**** TE LEZEN TEKST
ECLI:NL:RBZWB:2024:6156

Rechtbank Zeeland-West-Brabant

Datum uitspraak
6 september 2024
Publicatiedatum
3 september 2024
Zaaknummer
BRE 24/1126
Instantie
Rechtbank Zeeland-West-Brabant
Type
Uitspraak
Rechtsgebied
Bestuursrecht; Omgevingsrecht
Procedures
  • Eerste aanleg - enkelvoudig
Rechters
Vindplaatsen
  • Rechtspraak.nl
AI samenvatting door LexboostAutomatisch gegenereerd

Afwijzing handhavingsverzoek inzake kinderopvang op woonperceel in strijd met bestemmingsplan

In deze uitspraak beoordeelt de Rechtbank Zeeland-West-Brabant het beroep van eiseres tegen de afwijzing van haar verzoek om handhavend op te treden tegen de exploitatie van een kinderopvang op het perceel [adres 1] te [plaats]. Het college van burgemeester en wethouders van de gemeente Halderberge heeft deze aanvraag met het besluit van 13 juli 2023 afgewezen. Eiseres heeft bezwaar gemaakt, maar het college heeft bij het bestreden besluit van 14 december 2023 de afwijzing gehandhaafd. De rechtbank heeft het beroep op 9 augustus 2024 behandeld, waarbij eiseres en de gemachtigden van de betrokken partijen aanwezig waren.

De rechtbank oordeelt dat het college het handhavingsverzoek van eiseres op onjuiste gronden heeft afgewezen. Eiseres stelt dat de exploitatie van de kinderopvang niet voldoet aan de voorwaarden van het bestemmingsplan, omdat de activiteit niet uitsluitend door de bewoner wordt uitgevoerd. De rechtbank volgt dit standpunt en concludeert dat de kinderopvang in strijd met de planregels wordt geëxploiteerd. De rechtbank vernietigt het bestreden besluit en draagt het college op om een nieuw besluit te nemen met inachtneming van deze uitspraak. Tevens wordt het college veroordeeld tot betaling van het griffierecht en proceskosten aan eiseres.
********
**** AANGELEVERDE GEGEVENS
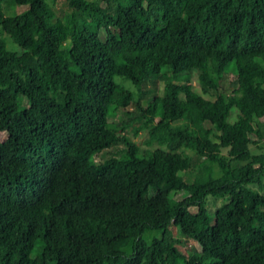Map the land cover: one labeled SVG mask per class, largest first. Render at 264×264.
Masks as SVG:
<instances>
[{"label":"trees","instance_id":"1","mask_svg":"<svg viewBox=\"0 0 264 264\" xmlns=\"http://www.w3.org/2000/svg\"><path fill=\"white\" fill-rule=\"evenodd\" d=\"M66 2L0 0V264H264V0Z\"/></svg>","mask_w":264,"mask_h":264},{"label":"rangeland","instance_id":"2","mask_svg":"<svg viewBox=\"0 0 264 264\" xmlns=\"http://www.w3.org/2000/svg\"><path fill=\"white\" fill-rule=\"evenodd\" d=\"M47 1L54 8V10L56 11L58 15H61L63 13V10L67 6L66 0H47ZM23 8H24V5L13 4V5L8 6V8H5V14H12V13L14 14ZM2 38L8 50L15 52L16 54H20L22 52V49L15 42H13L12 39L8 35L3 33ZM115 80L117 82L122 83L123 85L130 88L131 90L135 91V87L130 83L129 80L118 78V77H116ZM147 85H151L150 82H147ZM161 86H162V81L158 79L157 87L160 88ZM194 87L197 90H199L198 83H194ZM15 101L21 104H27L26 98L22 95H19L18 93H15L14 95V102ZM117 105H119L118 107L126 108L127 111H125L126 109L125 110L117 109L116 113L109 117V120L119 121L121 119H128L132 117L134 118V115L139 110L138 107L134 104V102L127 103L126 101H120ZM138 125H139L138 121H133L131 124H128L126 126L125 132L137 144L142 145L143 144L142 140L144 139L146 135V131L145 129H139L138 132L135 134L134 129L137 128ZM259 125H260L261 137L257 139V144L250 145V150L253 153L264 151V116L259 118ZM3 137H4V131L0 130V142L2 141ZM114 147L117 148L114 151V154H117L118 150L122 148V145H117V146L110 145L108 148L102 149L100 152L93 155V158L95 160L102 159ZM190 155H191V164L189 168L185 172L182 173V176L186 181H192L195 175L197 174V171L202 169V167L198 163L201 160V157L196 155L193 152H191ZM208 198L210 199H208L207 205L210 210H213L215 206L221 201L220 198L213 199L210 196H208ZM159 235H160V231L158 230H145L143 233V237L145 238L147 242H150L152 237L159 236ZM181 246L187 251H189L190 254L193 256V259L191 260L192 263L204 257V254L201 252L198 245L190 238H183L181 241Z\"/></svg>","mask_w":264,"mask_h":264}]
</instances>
********
*TE MAKEN OPDRACHTEN*.
1. Op welke datum heeft de rechtbank volgens de tekst over de kinderopvanguitspraak het beroep behandeld?
2. Breid de tekst over de kinderopvanguitspraak uit door verder te schrijven na de laatste zin.

*ANTWOORDEN BIJ OPDRACHTEN*.
1. Op 9 augustus 2024.

2.
Uitspraak

RECHTBANK ZEELAND-WEST-BRABANT
Zittingsplaats Breda
Bestuursrecht
zaaknummer: BRE 24/1126

uitspraak van de enkelvoudige kamer van 6 september 2024 in de zaak tussen

[eiseres], uit [plaats] , eiseres
(gemachtigde: mr. S. Oord),
en
het college van burgemeester en wethouders van de gemeente Halderberge, verweerder.
Als derde-partij neemt aan de zaak deel:
[naam 1] , [naam 2] en [bedrijf] uit [plaats]
(gemachtigde: mr. dr. ing. P.M.J. de Haan).

Inleiding

1. In deze uitspraak beoordeelt de rechtbank het beroep van eiseres tegen de afwijzing van haar verzoek om handhavend op te treden tegen de exploitatie van een kinderopvang op het perceel [adres 1] te [plaats] .
1.1.
Het college heeft deze aanvraag met het besluit van 13 juli 2023 afgewezen. Met het bestreden besluit van 14 december 2023 op het bezwaar van eiseres is het college bij de afwijzing van de aanvraag gebleven.
1.2.
Het college heeft op het beroep gereageerd met een verweerschrift. Derde-partij heeft ook schriftelijk gereageerd.
1.3.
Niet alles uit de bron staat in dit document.